Put simply, our brains love rewards, treats and good feelings. Scientists have discovered that when we hear a bleep from a phone alerting us to a text, email or tweet, our brain gets a treat (called dopamine). The messages that give us the most pleasure and are the biggest treats to the brain are a message from a friend, a phone call from a loved one or that funny video we must see. It’s the big treat that is addictive to us and, since we don’t know when that big treat is coming, we need to check compulsively and as often as the ringtone calls us. We feel compelled to look at the screen and answer, regardless of where we are, with whom we are and what we are doing. Although some experts may minimize the addictiveness of cellphones, as far as I am concerned, cellphones operate in the same way as other addictive substances like alcohol. Just as alcoholics depend on the alcohol, so habitual cellphone users begin to depend on their phone. Just as a drug addict feels anxious and panicky when he is withdrawn from his substances, so spending time away from the phone can make us feel anxious or panicky. Anything that we use to lift our mood has the potential to be addictive, and therefore the little cellphone, which is available to us every minute of the day, provides the ideal platform for addiction.
So what can we do about it? The reality is that the cellphone is here to stay and in the technological age in which we live, it will only play a more intrinsic role in our lives. Yet, if we carry on in the naïve manner with which we currently use these devices, the consequences on both our spiritual and emotional way of life will be enormous. One expert in England recommends that in the same way that cigarette packets have warnings on them, so should mobile phones. Warning messages should also be displayed before downloading certain addictive apps.
I believe that we need to treat cellphones like the ultimate “frenemy” — like a friend, but one who does not always have our best interests at heart. We need to set firm boundaries limiting and controlling our usage not only as to what we have access, but also for how long. These should be implemented not just for our youth but for every single one of us. It is too easy to stand on a pedestal and preach to our children. The harsh reality is that, as adults, we are at risk too.

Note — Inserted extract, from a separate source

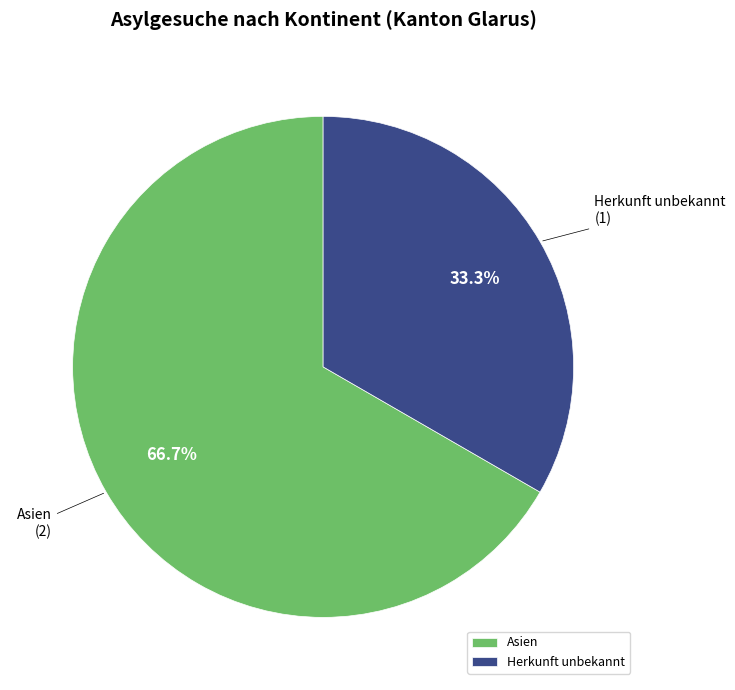

What is the ratio of the value at Herkunft unbekannt to the value at Asien?

0.5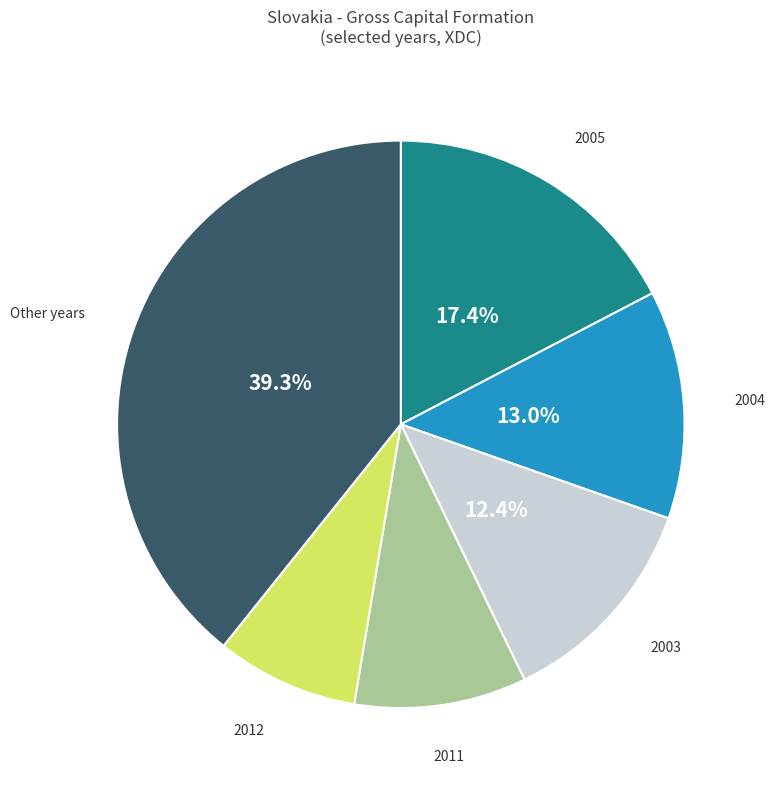

Does any single category account for the majority?

No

A home could have a “cellphone tray,” where everyone who has a phone places it in the tray when they enter the house and are together. The therapy I gave myself was to start practicing using the silent feature more regularly, a feature that every phone has. We need to be able to disconnect from the phone and the world and instead learn to once again to reconnect to ourselves and those around us. If we are really intent on changing, how about locating the off button, pressing it and leaving your cellphone off for periods of time each day?
Each person needs to understand his/her own usage to honestly recognize how attached they have become and implement ways they can become less dependent on their phone. These steps may seem trivial or unnecessary, but never has there been a greater urgency for us to act and never has there been a greater danger of us forgetting what truly matters most.